The 31 college basketball coaches with a vote in the USA Today Coaches’ Poll should give it up.
It’s clear they don’t pay any attention to games outside of their own.
There’s no other explanation for Creighton—spotted by the coaches at No. 12 in the latest rankings—remaining nine spots ahead of Wichita State, the very team that “shocked” the Blue Jays over the weekend.
Nor does Kansas’ place at No. 2, inexplicably toting eight first-place votes to boot, help quash the prevailing belief that the coaches base their ballots upon team names and records. That’s it. Kansas hasn’t played crisp basketball since the end of December while Michigan and Syracuse, two teams ranked behind the Jayhawks, are rounding into midseason form.
No less perplexing, Miami (13-3, 4-0 ACC), the lone unbeaten remaining in the ACC with wins over Michigan State, Maryland and North Carolina on the road, remains on the outside of the poll looking in. The Hurricanes are playing inspiring basketball, especially on the defensive end, minus their most valuable player (Reggie Johnson). For the coaches to exclude the current leader of a power conference while reserving spots Missouri and San Diego State, two four-loss teams mired in ugly slumps, is blasphemous. The Tigers lost by 30 over the weekend at Florida while the Aztecs dropped both games in the week.
This isn’t the first week the coaches have turned heads. They senselessly handcuffed Kentucky in the Top 25 earlier in the year, even as the young Cats dropped two games in one week while their own head coach urged voters to reassess the team’s standing. Kentucky became the first-ever three-loss team as of Week 5 to retain a Top 25 ranking. VCU, a three-loss team which hasn’t lost since November, had to wait until early January (Week 10) to crack the poll for the first time. Way to go, coaches.
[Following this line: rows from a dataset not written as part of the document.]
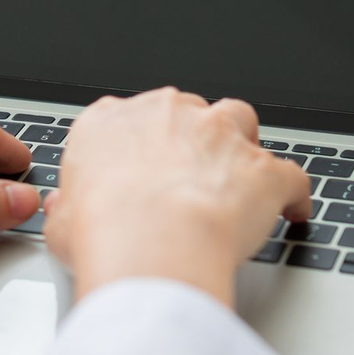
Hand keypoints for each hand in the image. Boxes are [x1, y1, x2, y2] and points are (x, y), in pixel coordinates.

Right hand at [43, 88, 310, 305]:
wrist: (150, 242)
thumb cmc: (101, 230)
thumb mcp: (60, 222)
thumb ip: (66, 208)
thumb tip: (61, 210)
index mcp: (112, 122)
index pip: (126, 118)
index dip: (137, 143)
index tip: (139, 165)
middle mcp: (168, 114)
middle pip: (187, 112)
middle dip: (191, 139)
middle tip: (186, 175)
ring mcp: (219, 135)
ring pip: (240, 121)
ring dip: (242, 144)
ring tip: (239, 175)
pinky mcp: (262, 169)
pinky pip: (290, 175)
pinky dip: (293, 193)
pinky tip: (293, 210)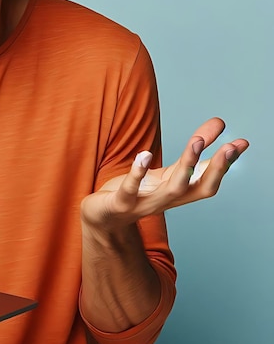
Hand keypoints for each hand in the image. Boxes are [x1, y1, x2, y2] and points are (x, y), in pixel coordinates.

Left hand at [81, 117, 248, 230]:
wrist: (103, 219)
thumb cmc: (139, 193)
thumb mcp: (167, 171)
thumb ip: (192, 152)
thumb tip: (219, 124)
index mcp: (178, 192)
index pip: (208, 181)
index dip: (225, 164)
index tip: (241, 143)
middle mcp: (166, 200)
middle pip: (197, 188)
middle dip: (216, 169)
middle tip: (229, 146)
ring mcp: (145, 204)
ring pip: (172, 189)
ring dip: (187, 166)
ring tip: (196, 142)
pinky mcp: (121, 203)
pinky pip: (131, 189)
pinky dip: (138, 172)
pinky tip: (144, 154)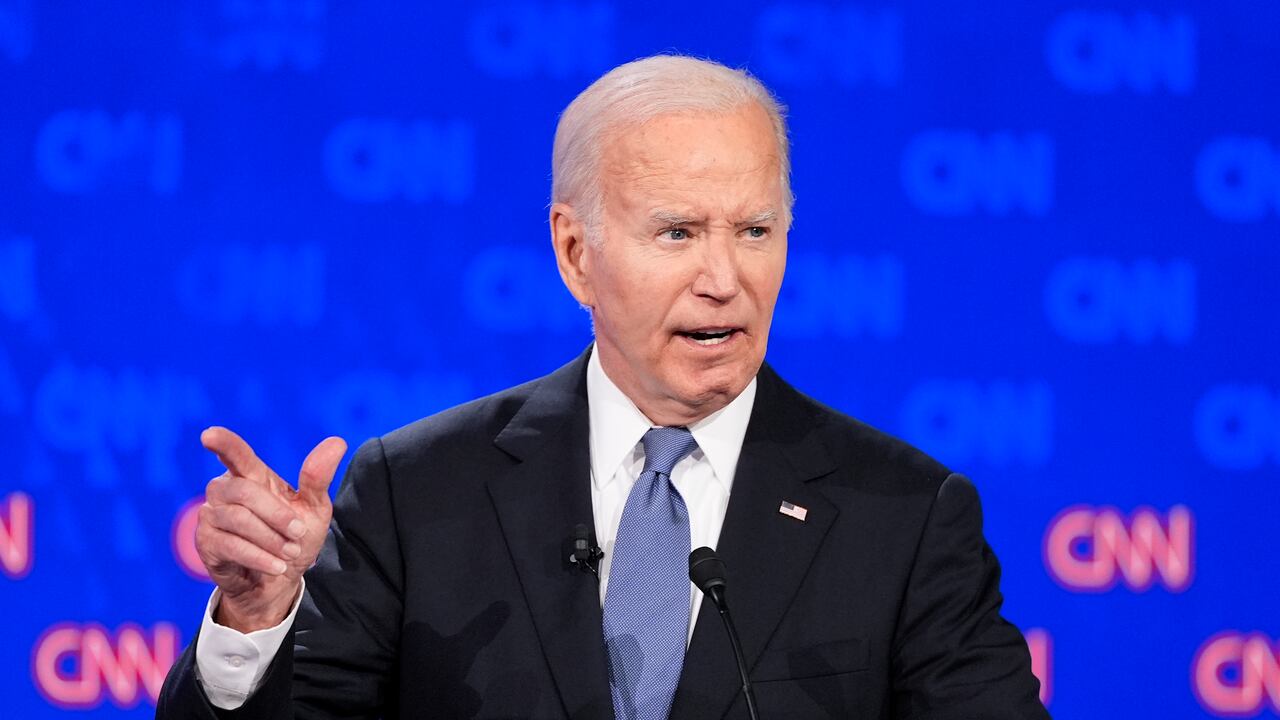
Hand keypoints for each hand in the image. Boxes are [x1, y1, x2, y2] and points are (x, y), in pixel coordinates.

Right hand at [196, 426, 346, 632]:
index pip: (235, 454)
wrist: (279, 580)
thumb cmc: (294, 537)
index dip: (223, 443)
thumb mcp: (313, 508)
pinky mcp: (205, 543)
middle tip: (299, 533)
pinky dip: (259, 557)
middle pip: (244, 491)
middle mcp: (224, 490)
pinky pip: (231, 546)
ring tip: (290, 552)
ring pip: (238, 519)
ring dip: (271, 539)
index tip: (208, 436)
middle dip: (276, 514)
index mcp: (250, 475)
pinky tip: (277, 566)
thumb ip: (318, 477)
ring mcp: (211, 515)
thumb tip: (338, 442)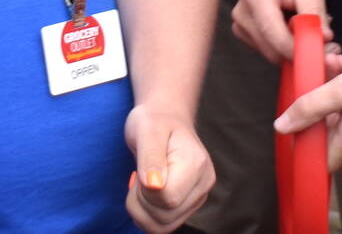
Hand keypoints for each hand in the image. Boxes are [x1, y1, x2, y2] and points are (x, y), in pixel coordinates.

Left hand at [124, 103, 213, 232]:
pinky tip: (146, 194)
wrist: (166, 118)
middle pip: (164, 217)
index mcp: (196, 164)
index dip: (145, 190)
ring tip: (141, 185)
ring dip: (141, 211)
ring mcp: (197, 197)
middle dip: (140, 201)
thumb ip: (150, 158)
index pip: (168, 198)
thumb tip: (154, 186)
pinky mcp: (188, 206)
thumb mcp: (147, 130)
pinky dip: (146, 215)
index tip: (141, 170)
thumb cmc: (154, 121)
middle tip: (138, 175)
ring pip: (163, 227)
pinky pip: (163, 226)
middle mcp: (203, 184)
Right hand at [231, 0, 341, 71]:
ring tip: (315, 30)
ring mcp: (240, 23)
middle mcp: (242, 13)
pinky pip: (270, 50)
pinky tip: (299, 29)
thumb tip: (323, 42)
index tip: (328, 54)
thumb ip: (315, 14)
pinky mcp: (245, 30)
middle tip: (330, 46)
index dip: (302, 51)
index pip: (277, 39)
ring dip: (296, 50)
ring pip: (273, 54)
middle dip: (302, 53)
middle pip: (274, 51)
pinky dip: (288, 46)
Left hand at [273, 42, 341, 170]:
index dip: (302, 139)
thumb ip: (309, 108)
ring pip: (341, 114)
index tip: (296, 113)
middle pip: (327, 129)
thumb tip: (281, 127)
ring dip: (333, 89)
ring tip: (338, 60)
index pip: (317, 158)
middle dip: (318, 100)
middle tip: (322, 69)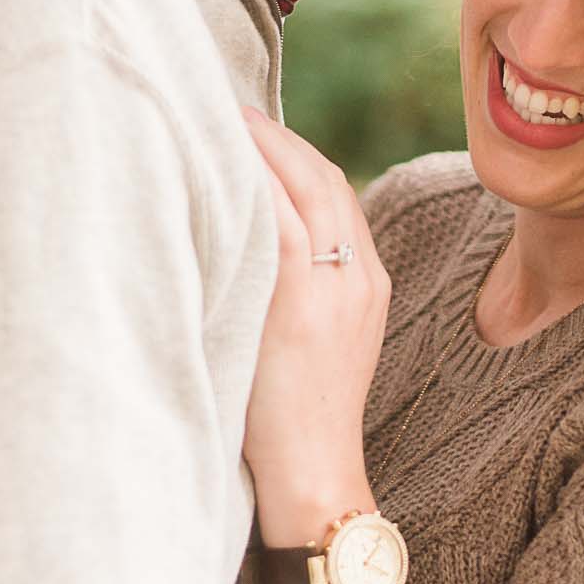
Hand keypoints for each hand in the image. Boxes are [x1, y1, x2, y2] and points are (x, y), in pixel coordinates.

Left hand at [241, 111, 389, 533]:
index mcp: (368, 283)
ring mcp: (335, 289)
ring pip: (303, 189)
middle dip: (276, 136)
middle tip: (227, 106)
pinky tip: (220, 163)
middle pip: (322, 178)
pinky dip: (253, 184)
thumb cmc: (296, 422)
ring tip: (215, 119)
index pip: (335, 192)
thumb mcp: (314, 345)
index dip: (294, 152)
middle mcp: (359, 278)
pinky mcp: (302, 307)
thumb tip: (242, 252)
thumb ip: (298, 293)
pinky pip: (279, 224)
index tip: (253, 128)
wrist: (315, 477)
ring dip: (259, 147)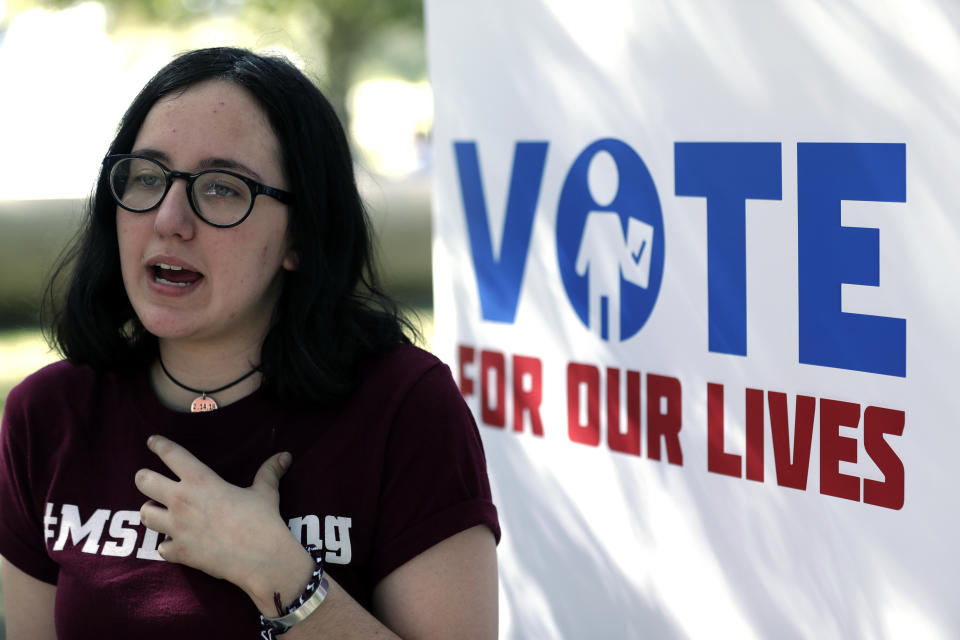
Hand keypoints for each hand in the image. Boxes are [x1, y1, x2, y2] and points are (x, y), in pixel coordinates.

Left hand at [135, 435, 311, 610]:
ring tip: (160, 512)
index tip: (152, 441)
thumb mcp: (265, 492)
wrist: (262, 558)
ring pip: (145, 514)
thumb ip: (269, 472)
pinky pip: (160, 547)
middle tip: (148, 479)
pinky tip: (176, 543)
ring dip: (151, 512)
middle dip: (144, 478)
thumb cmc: (263, 521)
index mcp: (202, 481)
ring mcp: (177, 528)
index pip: (172, 455)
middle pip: (144, 481)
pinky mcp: (179, 552)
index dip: (159, 444)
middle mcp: (183, 501)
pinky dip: (167, 545)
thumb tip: (285, 456)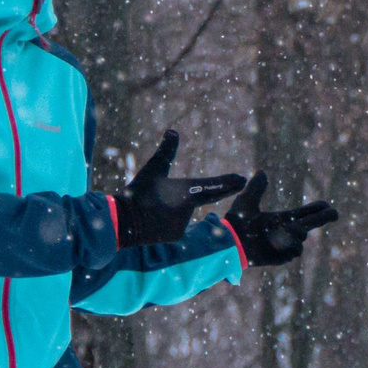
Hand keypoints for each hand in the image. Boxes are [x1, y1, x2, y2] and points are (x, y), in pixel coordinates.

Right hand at [119, 131, 246, 247]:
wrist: (123, 222)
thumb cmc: (138, 191)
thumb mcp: (153, 168)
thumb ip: (166, 150)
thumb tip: (173, 130)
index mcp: (188, 192)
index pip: (214, 186)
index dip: (229, 182)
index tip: (244, 179)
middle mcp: (191, 210)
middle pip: (204, 198)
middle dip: (221, 190)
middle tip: (237, 183)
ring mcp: (184, 225)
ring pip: (184, 212)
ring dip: (174, 207)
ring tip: (153, 206)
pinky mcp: (176, 237)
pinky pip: (176, 225)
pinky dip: (168, 220)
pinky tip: (152, 218)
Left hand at [221, 173, 339, 266]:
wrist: (230, 243)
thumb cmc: (236, 223)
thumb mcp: (247, 200)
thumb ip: (256, 187)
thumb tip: (262, 172)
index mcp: (280, 219)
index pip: (303, 214)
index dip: (315, 209)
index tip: (326, 205)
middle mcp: (285, 232)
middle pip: (310, 224)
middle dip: (322, 218)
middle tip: (335, 213)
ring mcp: (284, 245)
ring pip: (302, 237)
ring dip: (299, 232)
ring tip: (289, 229)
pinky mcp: (281, 257)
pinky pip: (295, 251)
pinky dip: (294, 246)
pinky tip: (287, 242)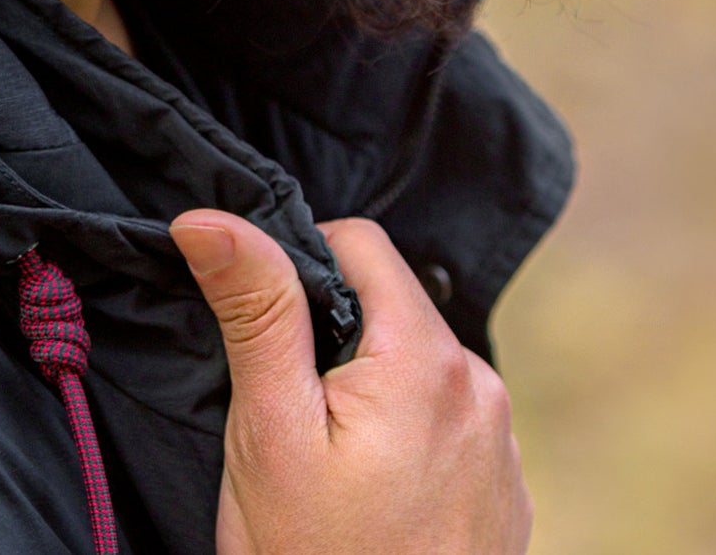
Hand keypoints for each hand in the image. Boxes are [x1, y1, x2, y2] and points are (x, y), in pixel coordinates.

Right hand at [169, 212, 530, 554]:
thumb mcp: (269, 430)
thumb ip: (255, 309)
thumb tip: (210, 215)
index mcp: (429, 361)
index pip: (361, 243)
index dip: (298, 265)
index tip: (263, 332)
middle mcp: (483, 391)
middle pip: (389, 306)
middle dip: (331, 336)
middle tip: (286, 415)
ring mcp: (503, 448)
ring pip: (414, 365)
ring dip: (368, 387)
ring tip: (326, 468)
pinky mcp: (505, 495)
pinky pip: (445, 424)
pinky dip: (402, 436)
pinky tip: (368, 499)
College coaches have enough on their plate as is (i.e. overseeing a viable, self-sustaining program). Let the media fill in with the weekly cross-comparing and trivial conjecture. Just like you wouldn’t ask an AP writer to coach, don’t expect a coach to do the job of a writer. Coaches are experts of their own teams, not national pundits. Don’t assume they’re qualified to analyze teams they may or may not even notice.
A random drawing of lottery balls would produce a fairer and more accurate reflection of the current college basketball landscape than the coaches’ Top 25. Please, do away with the parody poll now before the credibility of the coaching fraternity sinks any lower.